Çok sayıda Kongre mensubu Pelosi’ye yapılan atağın ülkede tırmanan siyasi şiddetle, buna yol açan telaffuzlarla ilgili olduğunu söylüyor. Bunlardan biri olan Demokratik Partili California Senatörü Dianne Feinstein, “Saldırının nedenleri hakkında daha fazla bilgi edindikçe, bunun, kamu hayatında yer alan hepimize siyasi söylemi yumuşatmamız, bölünme ve şiddeti körüklemekten kaçınmamız gerektiğini hatırlatmasını umuyorum” diyor.
Bir devir de olsa Cumhurbaşkanlığı yapan Trump’ın makamının tartısını kaldıramayarak saldırgan tavırlar alışı, başkanlığı kaybettikten sonra taraflarının tavrı haline de geldi gitgide. Cumhurbaşkanı olmak şahsa, önüne gelene hakaret etme ya da tehditler savurma hakkı vermiyor alışılmış. Cumhurbaşkanlarının bu tıp tavırları sokakta emsal tavırların alınmasına yol açar.

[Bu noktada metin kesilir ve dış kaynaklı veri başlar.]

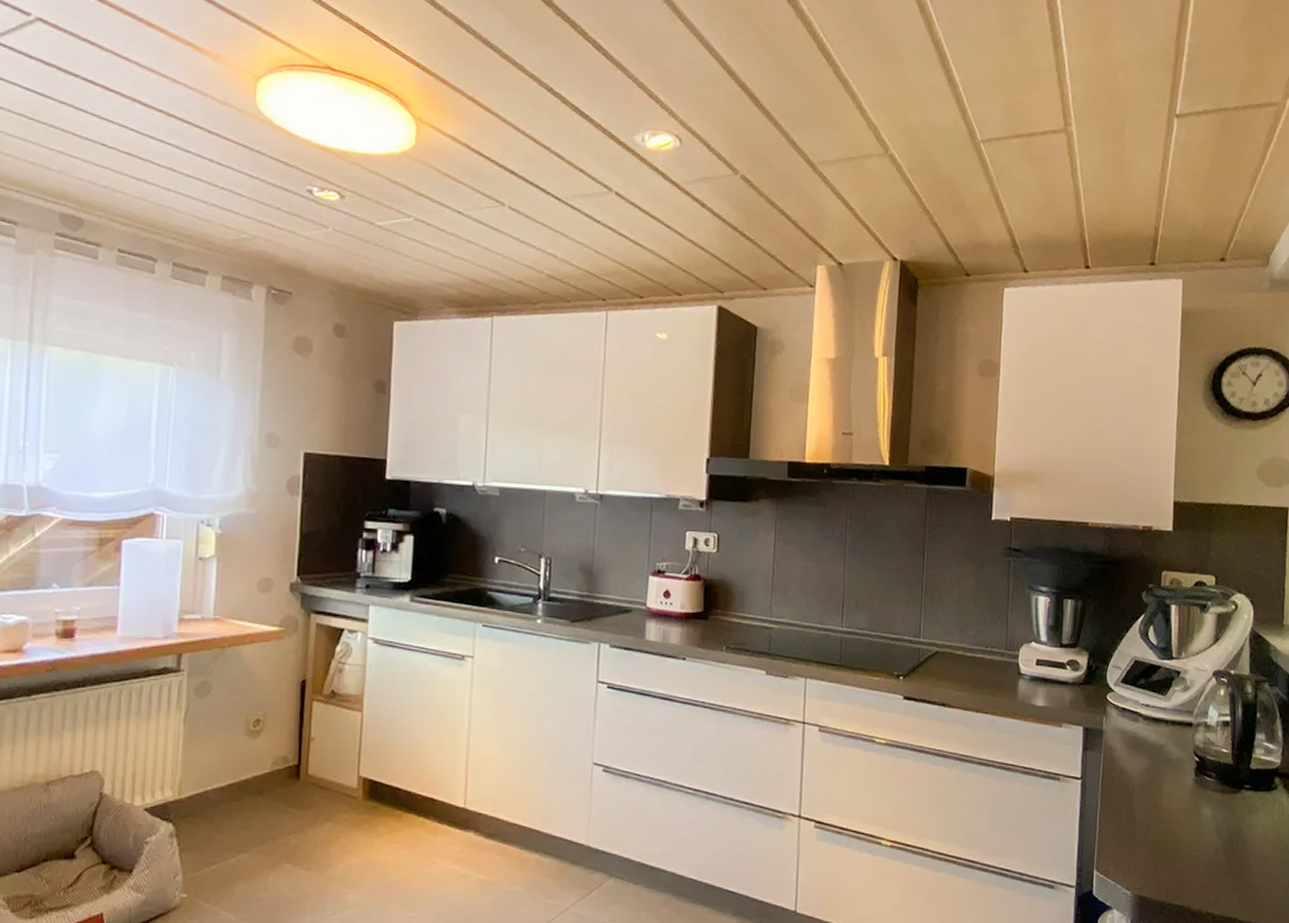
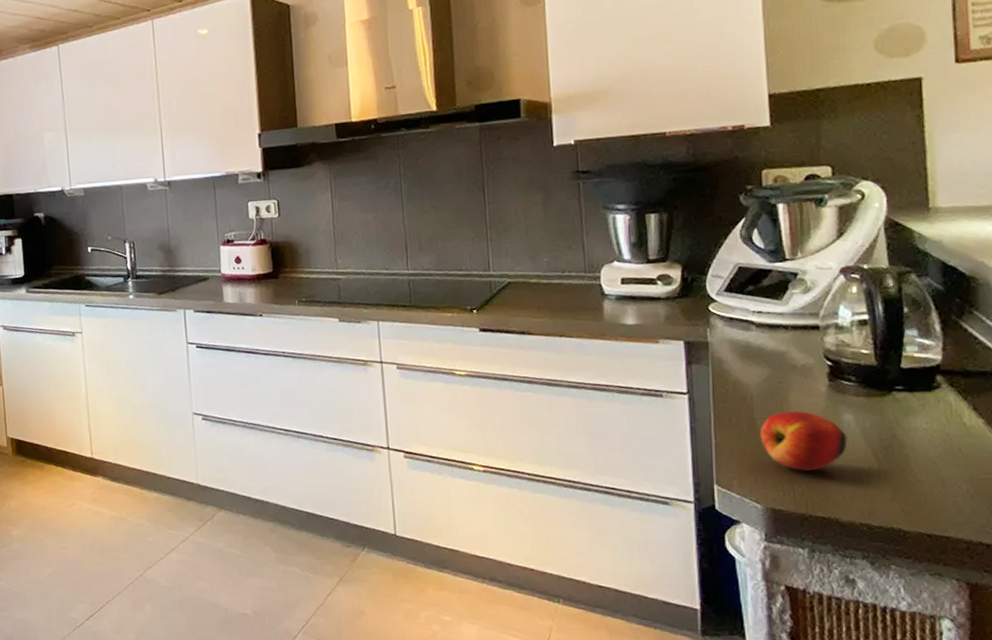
apple: none [1136,801,1204,862] -> present [759,410,847,472]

Trump’ın öfkesi, başta Nancy Pelosi olmak üzere çok sayıda siyasi rakibini gaye göstermesi, muhakkak kesitleri dışlaması “siyasi şiddet” doğurdu ülkede. Öbür ülkelerde de Trump gibisi Liderler var. Onların da telaffuzları ülkelerinde hem siyaseti geriyor, hem de toplumun bireylerini birbirine düşman hale getiriyor.
ABD bunlardan birinden kurtuldu.
Darısı “kurtulmayı” bekleyenlerin başına.